■ **Assignment**
Exactly the lines starting at the line containing "middle dip: (149, 168)" and ending at the line containing "wrist: (232, 161)" are to be written out from the listing below, both included.

■ **Task input**

★ ★ ★ ★ ★

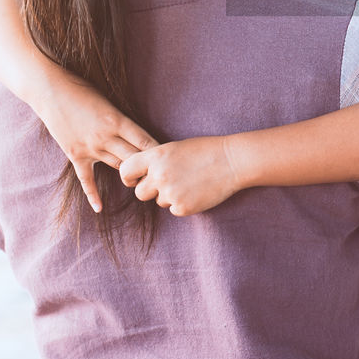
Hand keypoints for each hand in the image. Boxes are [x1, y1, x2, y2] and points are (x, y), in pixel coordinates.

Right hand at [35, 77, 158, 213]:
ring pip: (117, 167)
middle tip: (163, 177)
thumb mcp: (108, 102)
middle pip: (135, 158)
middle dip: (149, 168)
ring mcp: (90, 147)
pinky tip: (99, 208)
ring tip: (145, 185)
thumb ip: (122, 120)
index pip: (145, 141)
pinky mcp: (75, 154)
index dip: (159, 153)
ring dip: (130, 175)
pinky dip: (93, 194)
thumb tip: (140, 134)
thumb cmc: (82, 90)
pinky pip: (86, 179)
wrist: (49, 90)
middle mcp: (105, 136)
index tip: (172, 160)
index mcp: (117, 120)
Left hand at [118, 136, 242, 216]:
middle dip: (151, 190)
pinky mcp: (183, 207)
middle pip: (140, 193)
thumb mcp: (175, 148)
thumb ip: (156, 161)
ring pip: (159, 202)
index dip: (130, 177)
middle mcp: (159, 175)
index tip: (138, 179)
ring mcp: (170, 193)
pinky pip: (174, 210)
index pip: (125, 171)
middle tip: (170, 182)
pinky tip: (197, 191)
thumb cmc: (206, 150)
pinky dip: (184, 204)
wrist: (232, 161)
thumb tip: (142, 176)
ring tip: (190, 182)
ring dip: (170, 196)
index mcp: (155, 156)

★ ★ ★ ★ ★

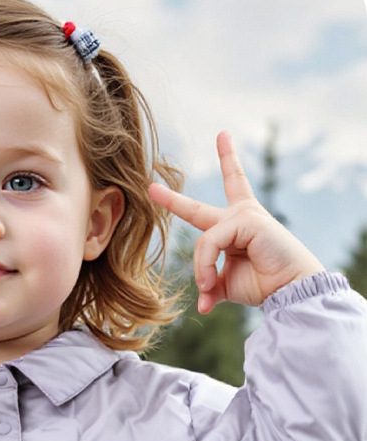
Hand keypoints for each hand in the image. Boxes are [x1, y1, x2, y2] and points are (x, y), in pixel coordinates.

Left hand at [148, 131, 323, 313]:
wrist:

★ ★ ★ ★ ★

■ **The completed task**
middle dip: (149, 168)
ring mcp: (90, 147)
pinky tip: (99, 208)
ring tip: (145, 185)
thumb ip: (122, 120)
index pip: (145, 141)
pinky mcp: (75, 154)
index dip: (159, 153)
ring dip: (130, 175)
pinky dip: (93, 194)
thumb tip: (140, 134)
thumb cmc: (82, 90)
pinky pip: (86, 179)
wrist: (49, 90)
middle mcp: (105, 136)
index tip: (172, 160)
index mcp: (117, 120)
Left hand at [118, 136, 242, 216]:
middle dip: (151, 190)
pinky mcp: (183, 207)
middle pip: (140, 193)
thumb mcp: (175, 148)
thumb ip: (156, 161)
ring pip: (159, 202)
index dip: (130, 177)
middle mcp: (159, 175)
index tip: (138, 179)
ring mcp: (170, 193)
pinky pip: (174, 210)
index pip: (125, 171)
middle tip: (170, 182)
pinky tip: (197, 191)
thumb cmc: (206, 150)
pinky dip: (184, 204)
wrist: (232, 161)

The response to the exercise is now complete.